In her second collection, Natalie Scenters-Zapico sets her gaze once again on the borders of things. Lima :: Limón illuminates both the sweet and the sour of the immigrant experience, of life as a woman in the U.S. and Mexico, and of the politics of the present day. Drawing inspiration from the music of her childhood, her poems focus on the often-tested resilience of women.
Lima :: Limón is rangier, freer to dip in and out of dreams, to try on voices, histories, and roles. Many of the book’s most beautiful poems shuttle easily between English and Spanish ... Her book is full of gorgeous, though problematic, cultural symbols; if you toss them out entirely, a world goes with them ... Like the fabric whose sutures create both its integrity and its vulnerability, people, in these poems, are real only insofar as they can be damaged, and complete only through the act of putting themselves back together. The tearing and stitching in Lima :: Limón isn’t exclusively metaphorical. This is a book about men’s violence against women; the sutures are often literal ... even pantomimed injury is, according to the logic of these poems, a result of real damage. Scenters-Zapico is at her best in lines that mingle pleasure and violence ... Scenters-Zapico often creates intensity in her poems by setting up an analogy, then knocking it down, only to prop it back up ... her astonishing verbal crossings reveal a mind as richly self-divided as any you will find.

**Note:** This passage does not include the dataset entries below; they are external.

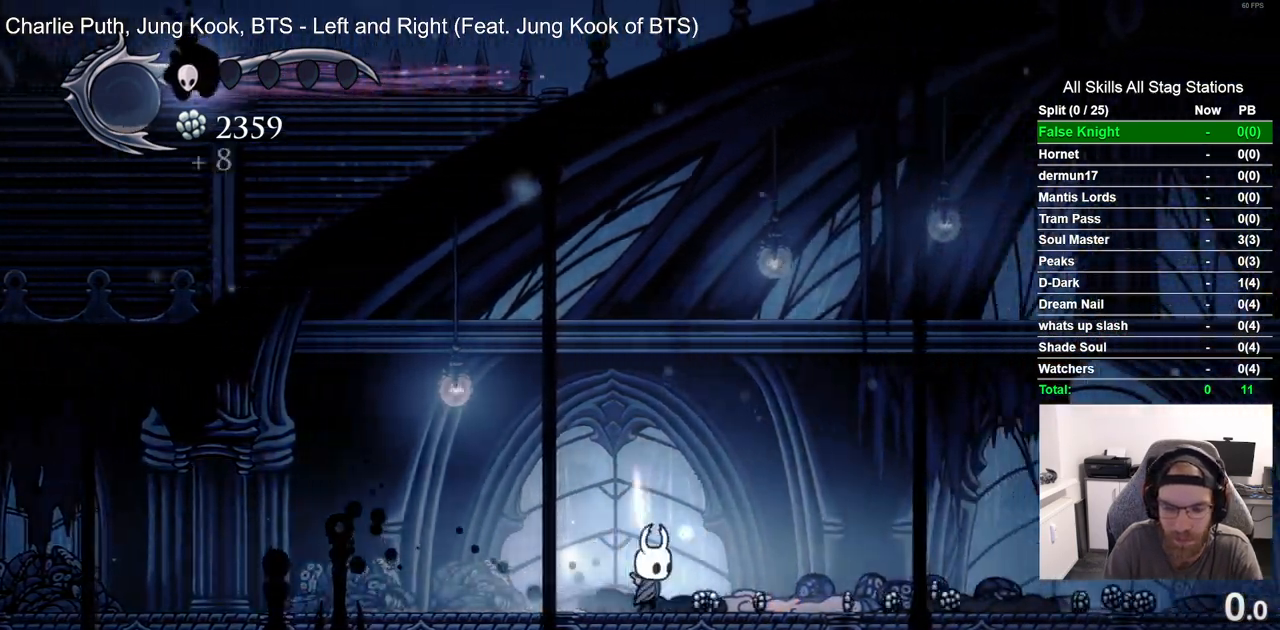
{"dt_ms": 500, "buttons": ["DPAD_RIGHT"], "left_stick": "center", "right_stick": "center", "events": []}
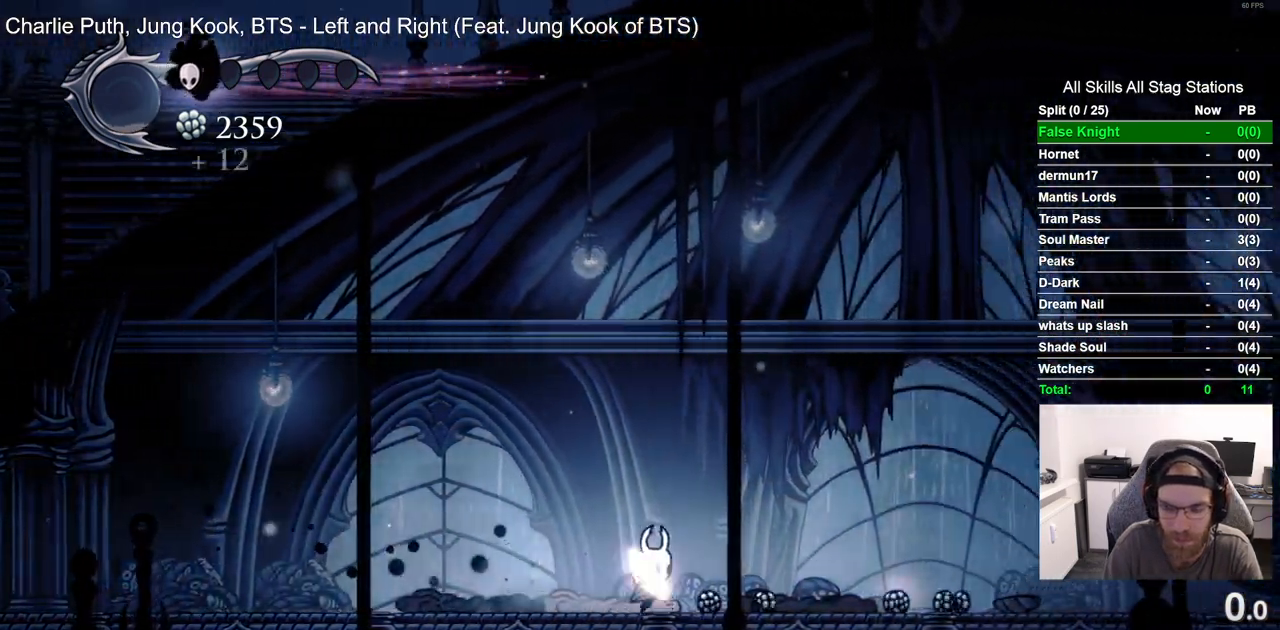
{"dt_ms": 500, "buttons": ["DPAD_RIGHT"], "left_stick": "center", "right_stick": "center", "events": [[50, "R2", "down"], [100, "R2", "up"]]}
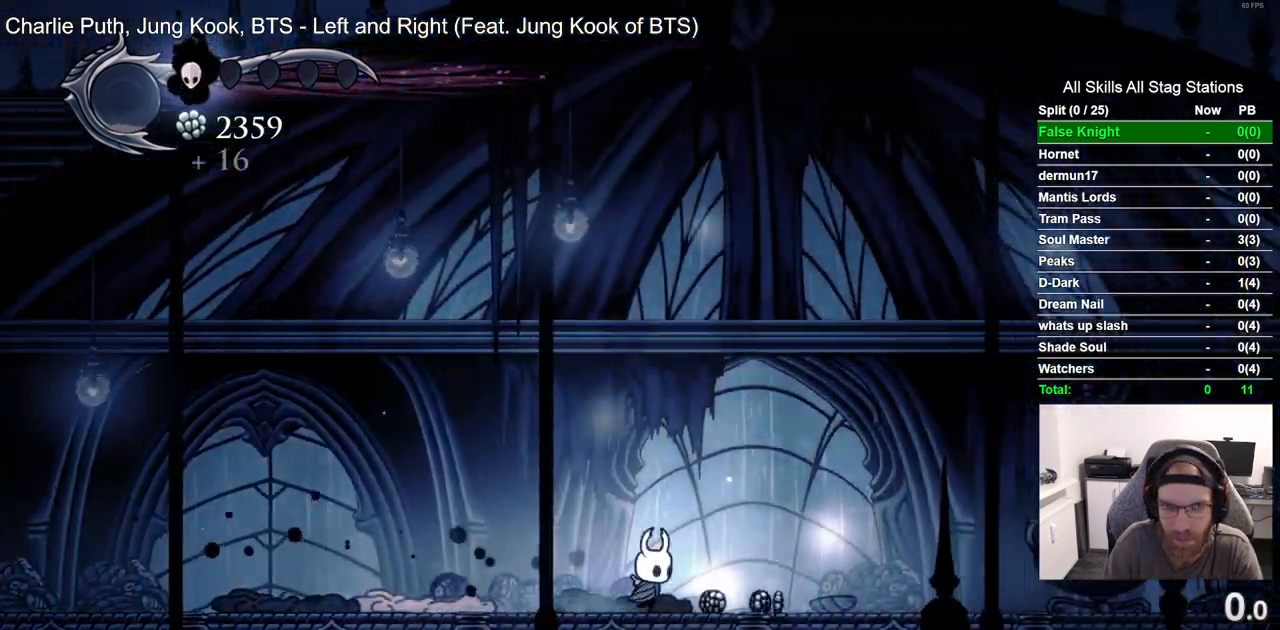
{"dt_ms": 500, "buttons": ["DPAD_RIGHT"], "left_stick": "center", "right_stick": "center", "events": []}
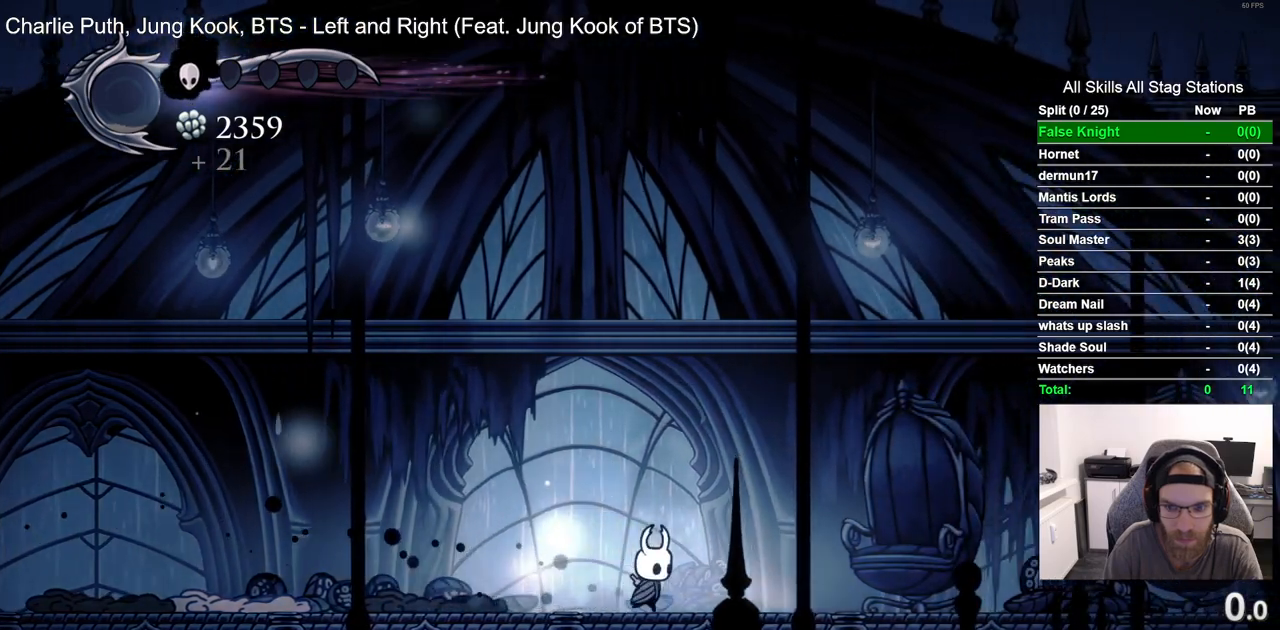
{"dt_ms": 500, "buttons": ["DPAD_RIGHT"], "left_stick": "center", "right_stick": "center", "events": []}
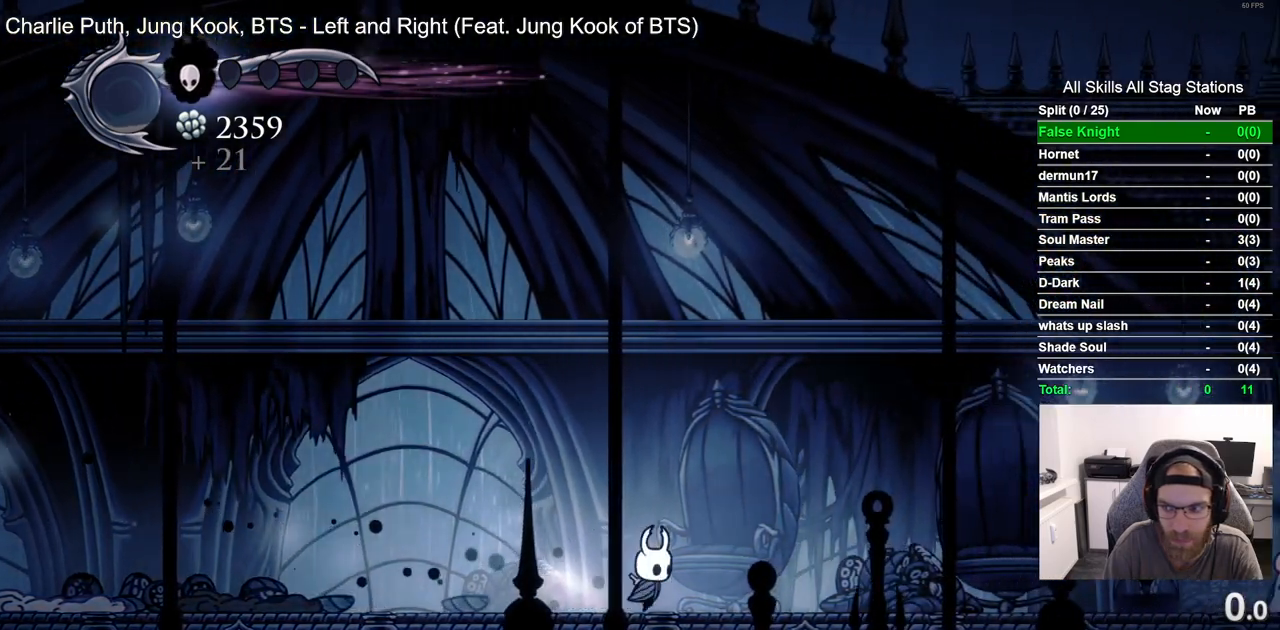
{"dt_ms": 500, "buttons": ["DPAD_LEFT"], "left_stick": "center", "right_stick": "center", "events": [[283, "DPAD_RIGHT", "up"], [317, "DPAD_LEFT", "down"]]}
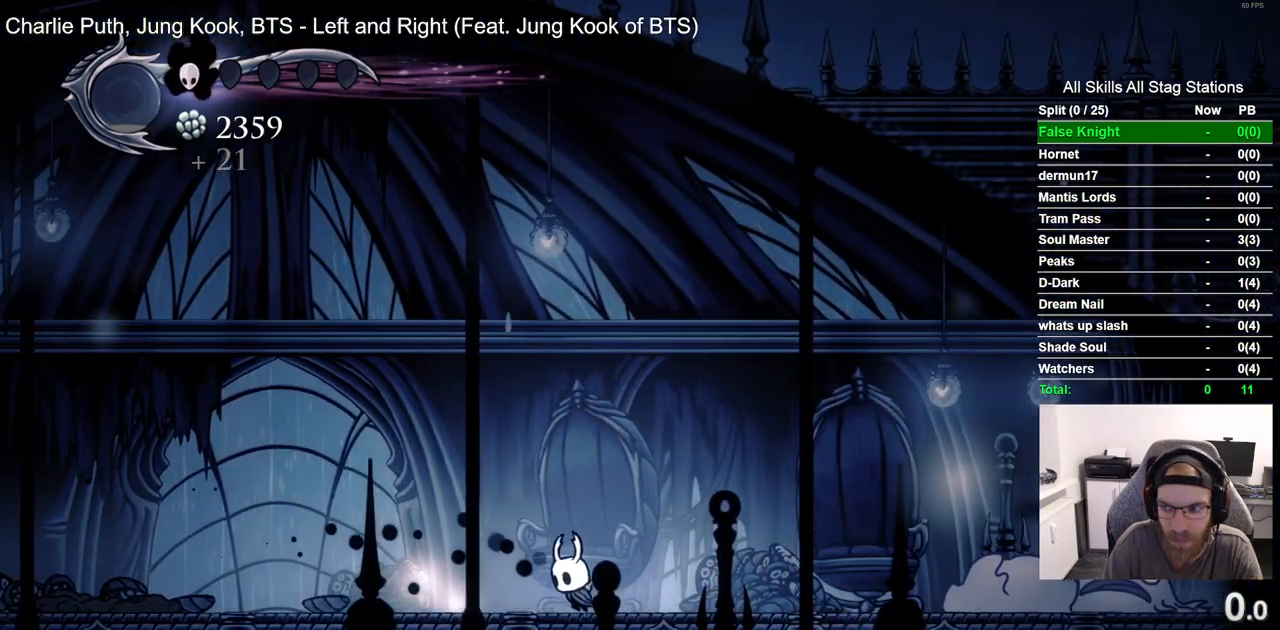
{"dt_ms": 500, "buttons": [], "left_stick": "center", "right_stick": "center"}
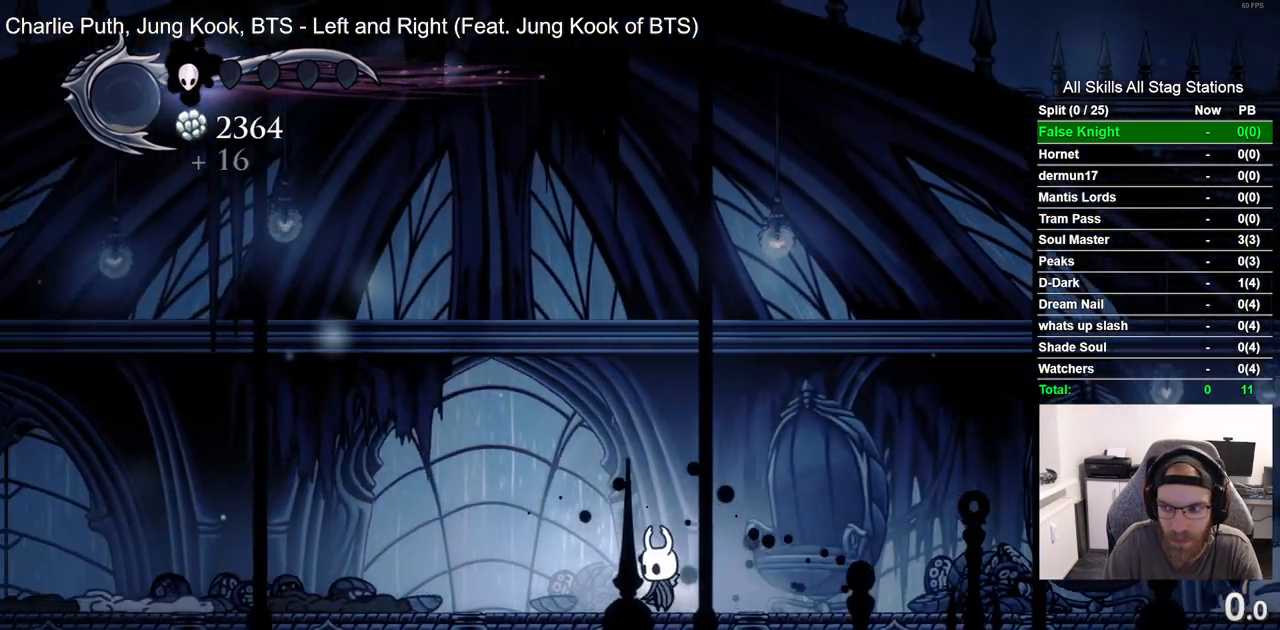
{"dt_ms": 500, "buttons": [], "left_stick": "center", "right_stick": "center", "events": []}
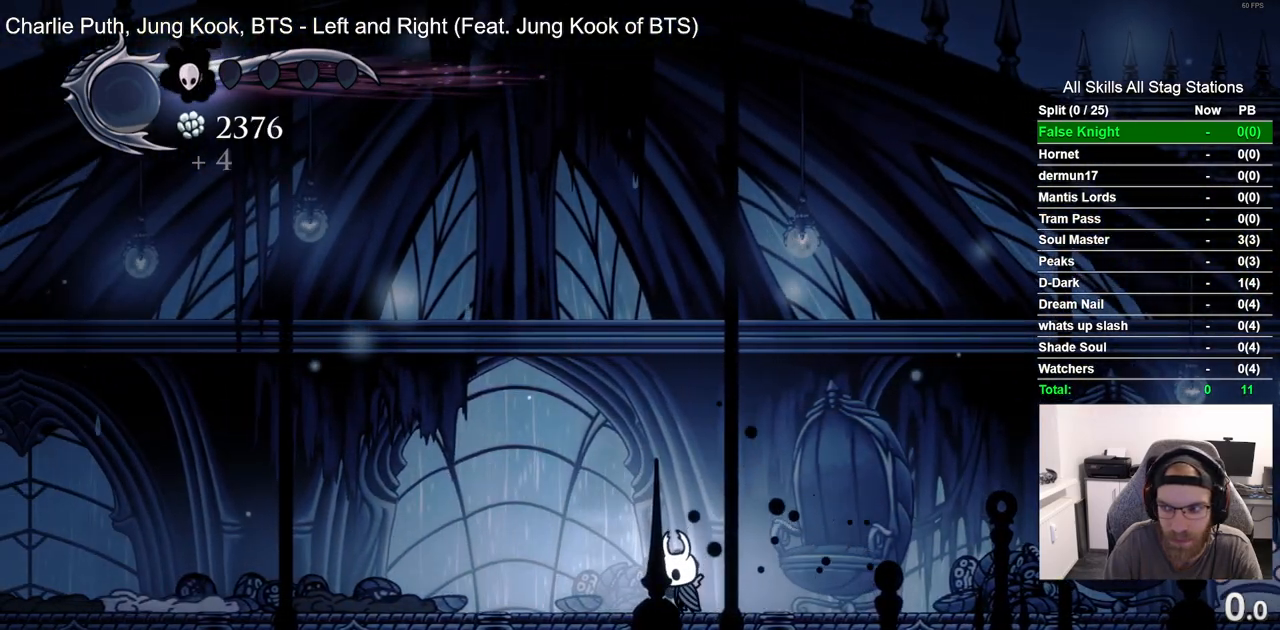
{"dt_ms": 500, "buttons": [], "left_stick": "center", "right_stick": "center", "events": []}
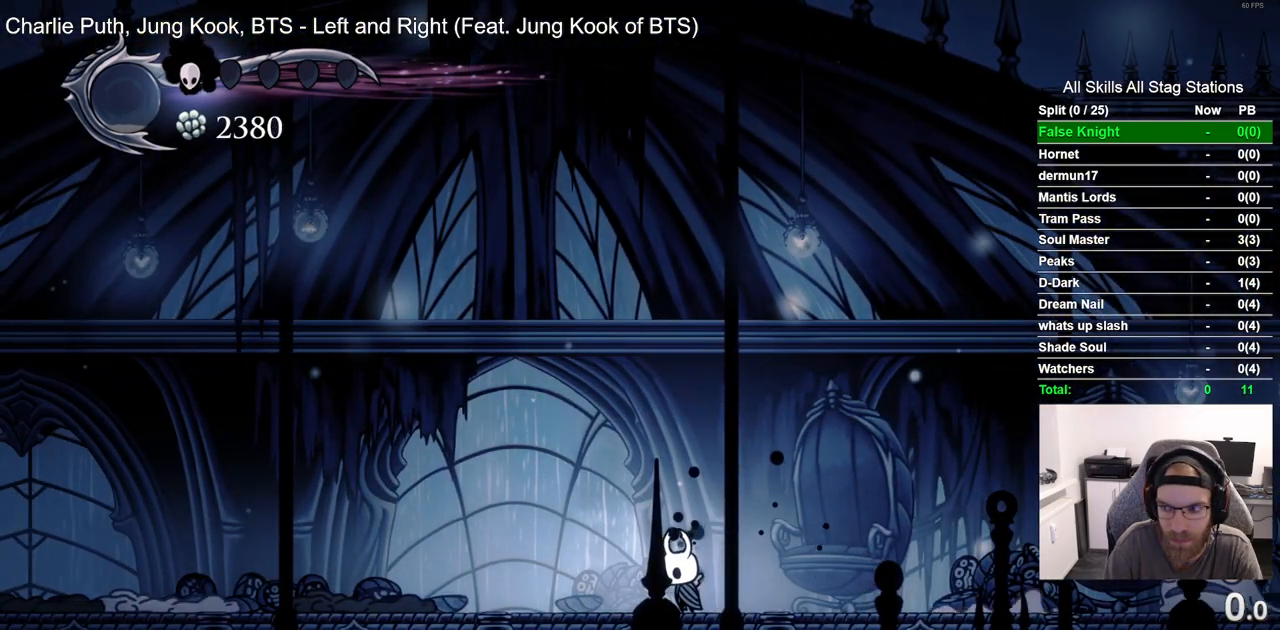
{"dt_ms": 500, "buttons": [], "left_stick": "center", "right_stick": "center", "events": []}
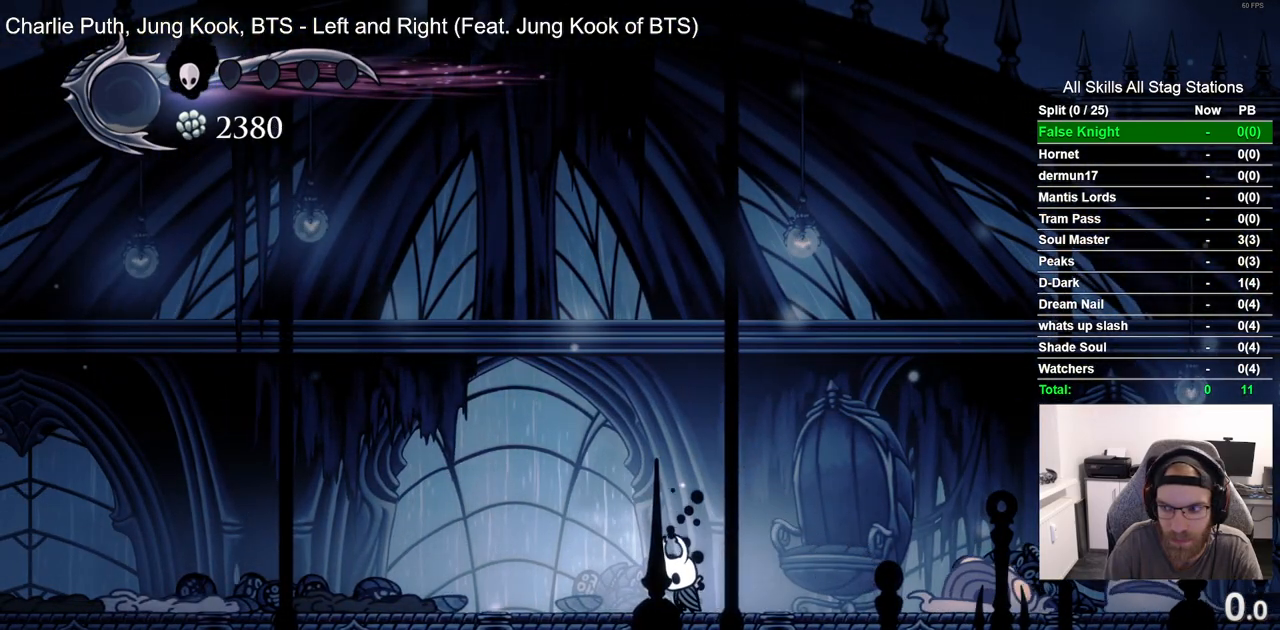
{"dt_ms": 500, "buttons": ["DPAD_LEFT"], "left_stick": "center", "right_stick": "center", "events": [[200, "DPAD_LEFT", "down"]]}
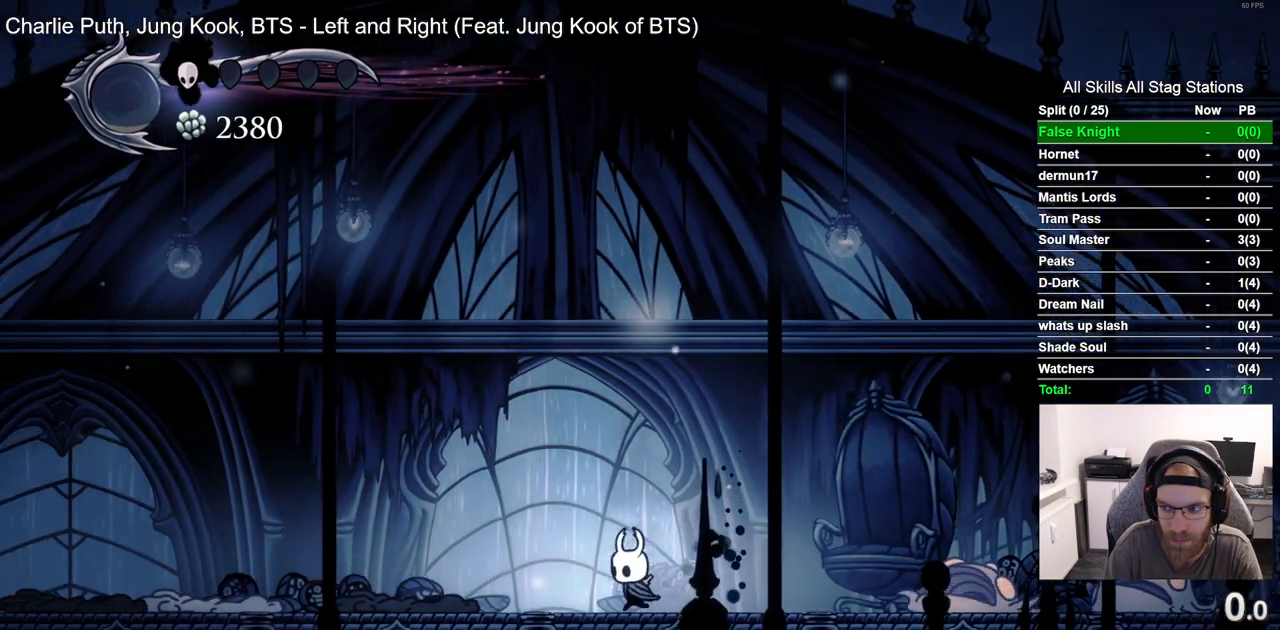
{"dt_ms": 1000, "buttons": [], "left_stick": "center", "right_stick": "center"}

...an exhilarating collection of feminist thought in verse form that never forgets to make music while sharply making its urgent, heartbreaking points. Lima :: Limón is smart and credible when depicting the hate and societal stupidity that feminists fight against, remembering to scream in song, never allowing itself to shriek too hard, turn tone-deaf ... The obvious melody of those stanzas carries through the entire book. Miss Scenters-Zapico’s music is so accomplished, that the book often reads like the score for a play ... In the end, though a book about men and women, it points its sharpest finger beyond that unit of two enacting the dynamics of power and submission, and trains it on a society that continues to allow the dehumanization and brutalization of human beings.
Lima::Limón is not just a collection of poetry, but a conversation that seeks to explore gender roles, machismo, and the figurative and literal borders that simultaneously constrain and liberate the body and its desires ... the speaker so aptly questions, 'How do you write about the violence/ of every man you’ve ever loved?' This is not easy to answer, but Scenters-Zapico has found a way ... Scenters-Zapico has offered us something to help with that; we in turn must do our part to continue unveiling the cruel reality marginalized women face, and bring it to the forefront of conversations we have on how to leave the world better than we found it.